If we look at trends on an individual country basis (by selecting ‘Zimbabwe’, for example, using the “change country” wheel on the chart below) we see that the agricultural systems of many countries across SSA suffer from large volatility in production, yield and land allocation. In the years to come, it will be crucial for SSA to effectively adopt new technologies and practices to ensure steady and consistent improvements in yield at a faster rate than it has achieved to date.
Since 1961, the US’s population has been growing modestly. Simultaneously, cereal production has achieved well in excess of this rate of increase. Overall, we see that land allocated to cereal production in the United States has actually declined by around ten percent. As a result, gains in yield have grown at a faster rate than total cereal output—however, since yields were already high in 1961 relative to countries such as Mexico, India, and China, overall improvements have been slightly more modest.
Like China, while some of this additional per capita output is consumed by humans (per capita consumption increased over this period),5
much—indeed, in this case the overwhelming majority—of cereals produced in the United States are diverted to other uses. Based on data from the UN FAOstat database, in 2013 only 8 percent of cereal crop grown in the USA was eaten by US citizens; 32 percent was fed to animals; and 32 percent was allocated for industrial uses, such as biofuel production.
Here we use Germany as a representative of a high income country with a stable population size—in this regard, its trends are approximate to many countries across Europe.
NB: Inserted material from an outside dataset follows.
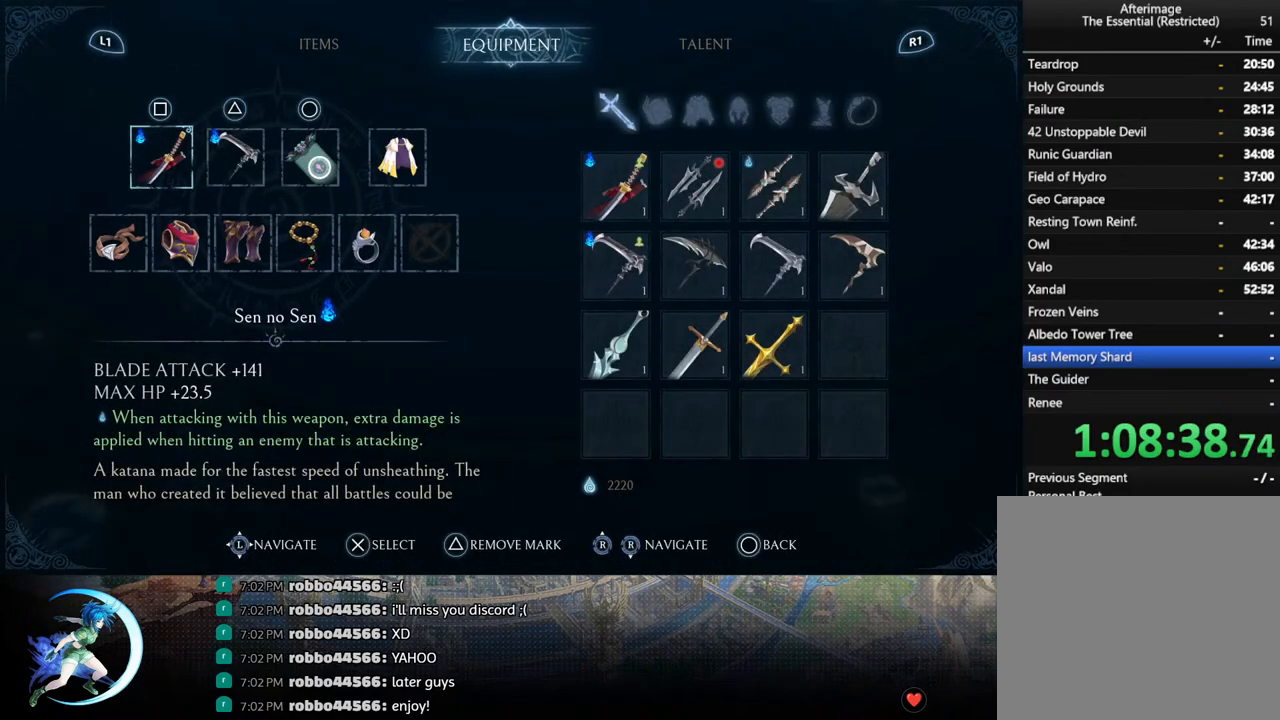
{"buttons": ["DPAD_RIGHT"], "left_stick": "center", "right_stick": "center", "events": [[450, "DPAD_RIGHT", "down"]]}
Below we see that despite a roughly constant population size, Germany’s cereal output has continued to increase. Like the United States, the total land used for cereal production has marginally declined over this period. Increases in cereal output have therefore been achieved through yield improvements alone.
Again, some of this increase in per capita cereal output is reflected in higher consumption levels of the population.6
However, like the US and China, the majority of domestic cereal production is allocated to uses other than domestic food consumption. In 2013, only 19 percent of Germany’s cereal production was eaten by German citizens, in contrast to the 56 percent which was fed to animals. Cereal exports from Germany are also high, reaching around 35 percent in 2013.
Although there are a few exceptions—notably across Sub-Saharan Africa—the continued increase in cereal yields across the world has been the major driver of total cereal production. This has inevitably allowed us to ‘spare’ land we would have otherwise had to convert for cereal production.
In the chart below we see that the global area under cereal production (in blue) has increased from 625 to 721 million hectares from 1961-2014. For context, this difference is approximately equal to one-tenth of the area of the United States. If global average cereal yields were to have remained at their 1961 levels, we can see (in red) the amount of additional land we would have had to convert to arable land to achieve the same levels of cereal production. This ‘spared’ land amounts to 1.26 billion hectares in 2014—close to the area of the United States and India combined.
We currently use approximately 50 percent of global habitable land for agriculture. Without yield increases, this may have risen to 62 percent. Such agricultural expansion would have likely crept into fertile forested land. The UN FAO estimates that since around 1960, we have lost just over 400 million hectares of forest. If land for cereals had therefore replaced forested land, we would have lost four times more forestry than we have in reality.